▶ _TASK ITEM_: Scan the material below for every line with the string "center", and copy those lines.

▶ _RECORDED INFORMATION_:
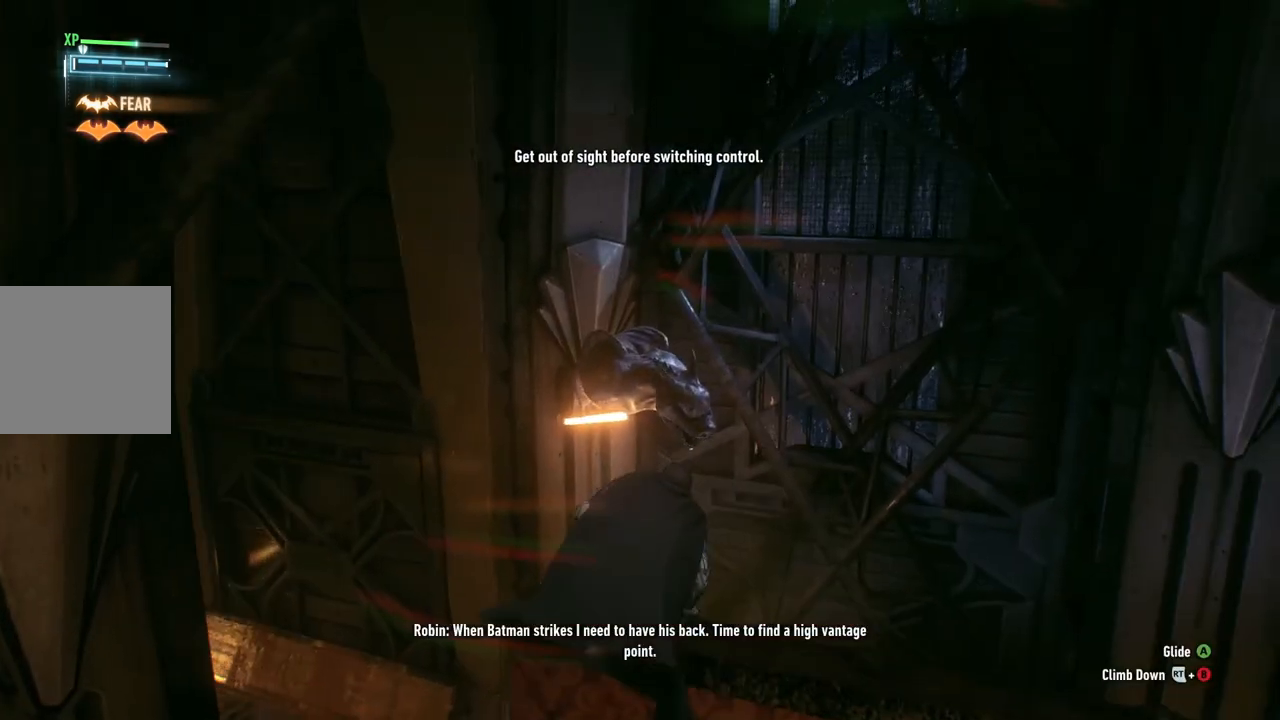
{"buttons": [], "left_stick": "up", "right_stick": "center", "events": [[50, "R1", "up"], [317, "R1", "down"], [417, "R1", "up"]]}
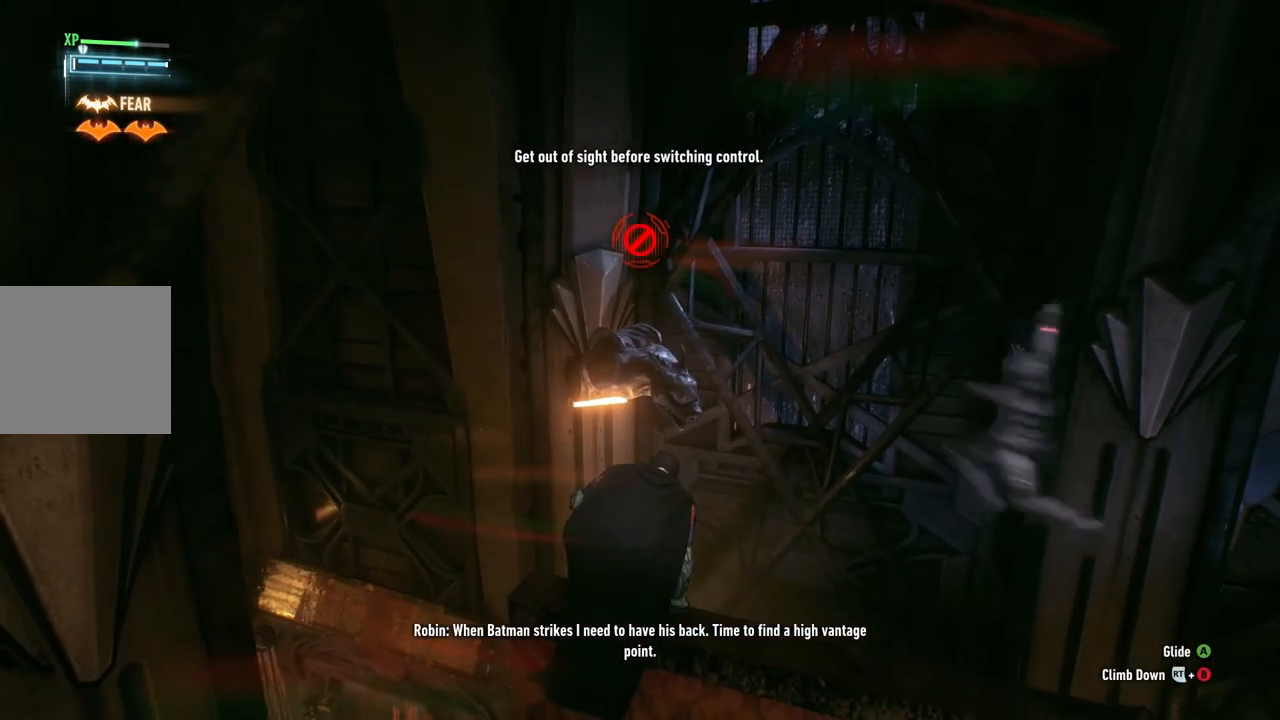
{"buttons": [], "left_stick": "up-right", "right_stick": "right", "events": [[67, "right_stick", "down-right"], [167, "left_stick", "up-right"], [367, "R1", "down"], [400, "right_stick", "right"], [467, "R1", "up"]]}
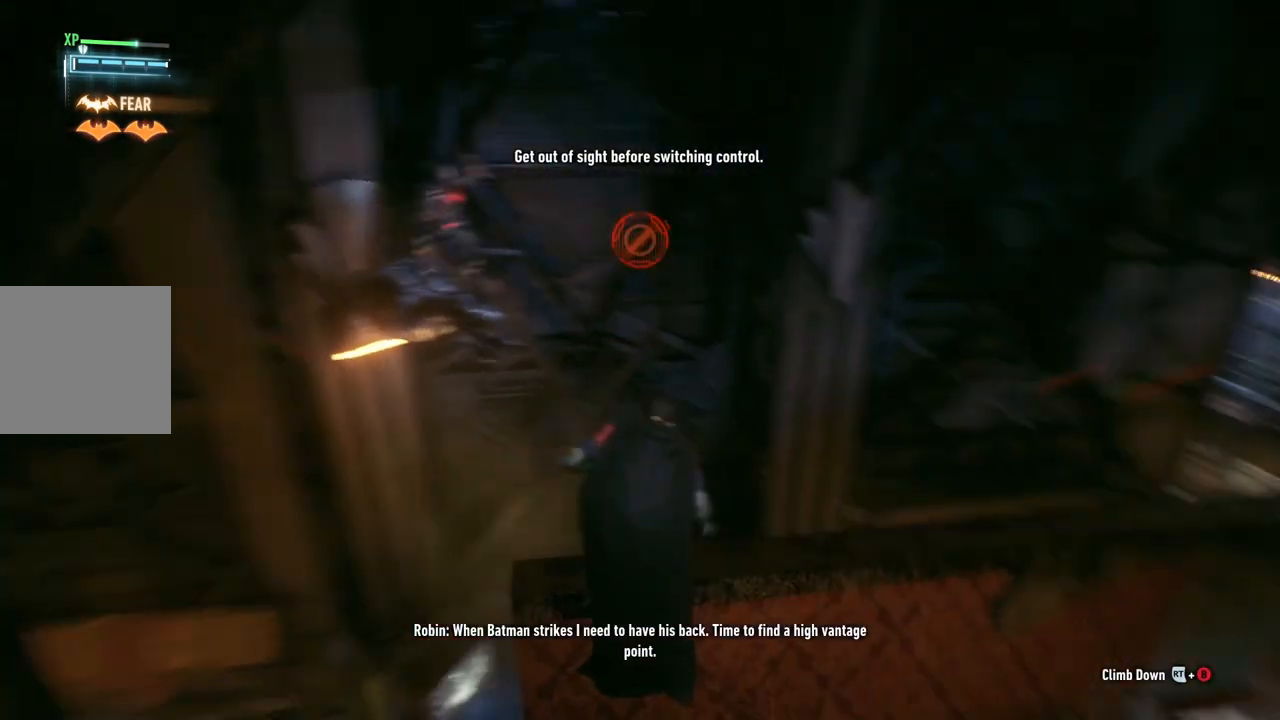
{"buttons": ["R1"], "left_stick": "up", "right_stick": "up-right", "events": [[33, "right_stick", "up-right"], [100, "left_stick", "up"], [133, "right_stick", "up"], [267, "right_stick", "center"], [400, "right_stick", "up-right"], [500, "R1", "down"]]}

▶ _TASK SOLUTION_:
{"buttons": [], "left_stick": "up", "right_stick": "center", "events": [[50, "R1", "up"], [317, "R1", "down"], [417, "R1", "up"]]}
{"buttons": ["R1"], "left_stick": "up", "right_stick": "up-right", "events": [[33, "right_stick", "up-right"], [100, "left_stick", "up"], [133, "right_stick", "up"], [267, "right_stick", "center"], [400, "right_stick", "up-right"], [500, "R1", "down"]]}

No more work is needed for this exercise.